If you don’t have a college degree, by contrast, you are looked down upon as a vulgar commoner who is presumptuously attempting to rise above his station. Which is pretty much what they’re saying about Scott Walker. This prejudice is particularly strong when applied to anyone from the right, whose retrograde views are easily attributed to his lack of attendance at the gentleman’s finishing school that is the university.
At the Washington Post, Jeffrey J. Selingo, placed Walker’s lack of a degree in useful context:
Much attention has been given in recent weeks to Wisconsin Gov. Scott Walker’s decision to drop out of Marquette University in the spring of his senior year. The Republican presidential hopeful was just 34 credits short of earning a bachelor’s degree in 1990. He never went back.
Various media reports have analyzed how the lack of a college degree makes Walker unusual presidential material, at least in recent history, though the distinction makes him like most Americans, 70 percent of whom don’t have a bachelor’s degree.
But that figure includes people who never even stepped foot on a college campus. What’s more significant about Walker dropping out of college is that he’s like an increasing number of Americans who have some college credits, but no degree to show for their work.
There are nearly 45 million Americans over the age of 24 who have some college and no degree. That’s more than one in five U.S. adults. In many ways, those people are no better off financially than high-school graduates who never attempted college at all.

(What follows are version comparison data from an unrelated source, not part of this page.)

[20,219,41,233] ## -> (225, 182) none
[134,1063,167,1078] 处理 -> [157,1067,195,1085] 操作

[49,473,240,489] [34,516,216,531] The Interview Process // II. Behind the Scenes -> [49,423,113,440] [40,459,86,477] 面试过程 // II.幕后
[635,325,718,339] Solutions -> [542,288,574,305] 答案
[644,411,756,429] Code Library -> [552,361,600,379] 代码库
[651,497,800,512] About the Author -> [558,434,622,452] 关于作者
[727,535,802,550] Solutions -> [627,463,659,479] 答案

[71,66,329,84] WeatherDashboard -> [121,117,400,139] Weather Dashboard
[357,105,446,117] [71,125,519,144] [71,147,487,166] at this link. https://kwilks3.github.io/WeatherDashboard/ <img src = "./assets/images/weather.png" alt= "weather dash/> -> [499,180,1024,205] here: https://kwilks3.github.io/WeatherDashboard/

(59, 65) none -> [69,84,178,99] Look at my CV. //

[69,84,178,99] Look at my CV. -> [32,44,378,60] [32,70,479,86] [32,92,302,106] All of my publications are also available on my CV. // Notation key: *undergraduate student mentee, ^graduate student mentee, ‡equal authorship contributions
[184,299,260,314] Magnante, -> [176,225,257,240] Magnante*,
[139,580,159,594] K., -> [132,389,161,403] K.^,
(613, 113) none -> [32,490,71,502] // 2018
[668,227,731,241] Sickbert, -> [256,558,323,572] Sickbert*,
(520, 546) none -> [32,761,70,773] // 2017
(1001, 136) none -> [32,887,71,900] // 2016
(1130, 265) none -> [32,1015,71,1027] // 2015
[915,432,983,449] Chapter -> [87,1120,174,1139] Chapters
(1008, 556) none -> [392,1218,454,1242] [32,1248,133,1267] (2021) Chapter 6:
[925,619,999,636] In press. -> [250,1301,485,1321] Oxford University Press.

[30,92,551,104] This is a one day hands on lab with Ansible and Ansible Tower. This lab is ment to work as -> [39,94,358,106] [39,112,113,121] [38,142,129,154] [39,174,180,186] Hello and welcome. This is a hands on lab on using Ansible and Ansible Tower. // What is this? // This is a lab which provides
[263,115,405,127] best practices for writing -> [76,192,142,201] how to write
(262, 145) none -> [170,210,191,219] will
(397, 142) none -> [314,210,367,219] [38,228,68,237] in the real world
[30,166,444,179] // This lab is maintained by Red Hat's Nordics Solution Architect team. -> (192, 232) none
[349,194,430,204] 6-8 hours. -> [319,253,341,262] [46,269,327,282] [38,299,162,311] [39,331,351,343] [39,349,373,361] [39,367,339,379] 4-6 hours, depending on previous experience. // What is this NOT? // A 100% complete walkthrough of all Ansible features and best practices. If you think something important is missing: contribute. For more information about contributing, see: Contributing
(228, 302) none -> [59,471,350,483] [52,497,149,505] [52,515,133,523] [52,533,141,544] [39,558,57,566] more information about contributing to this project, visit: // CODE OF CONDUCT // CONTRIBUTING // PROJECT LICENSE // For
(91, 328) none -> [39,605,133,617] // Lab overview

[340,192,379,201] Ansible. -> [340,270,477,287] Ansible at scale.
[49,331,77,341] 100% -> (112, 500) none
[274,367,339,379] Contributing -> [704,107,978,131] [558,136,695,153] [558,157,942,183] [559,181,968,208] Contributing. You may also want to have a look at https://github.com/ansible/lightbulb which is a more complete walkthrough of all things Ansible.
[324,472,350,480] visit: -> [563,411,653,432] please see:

College dropouts don’t earn much more, on average, than those with only a high-school diploma.
The salary premium for a college degree only comes if you actually earn a degree.
Of course, as president, Walker would presumably earn the same as Barack Obama (Columbia and Harvard Law) and George W. Bush (Yale and Harvard Business), etc.
If CNN Quiz Show turns out to be success, how about MSNBC revives To Tell the Truth hosted by suspended anchor Brian Williams?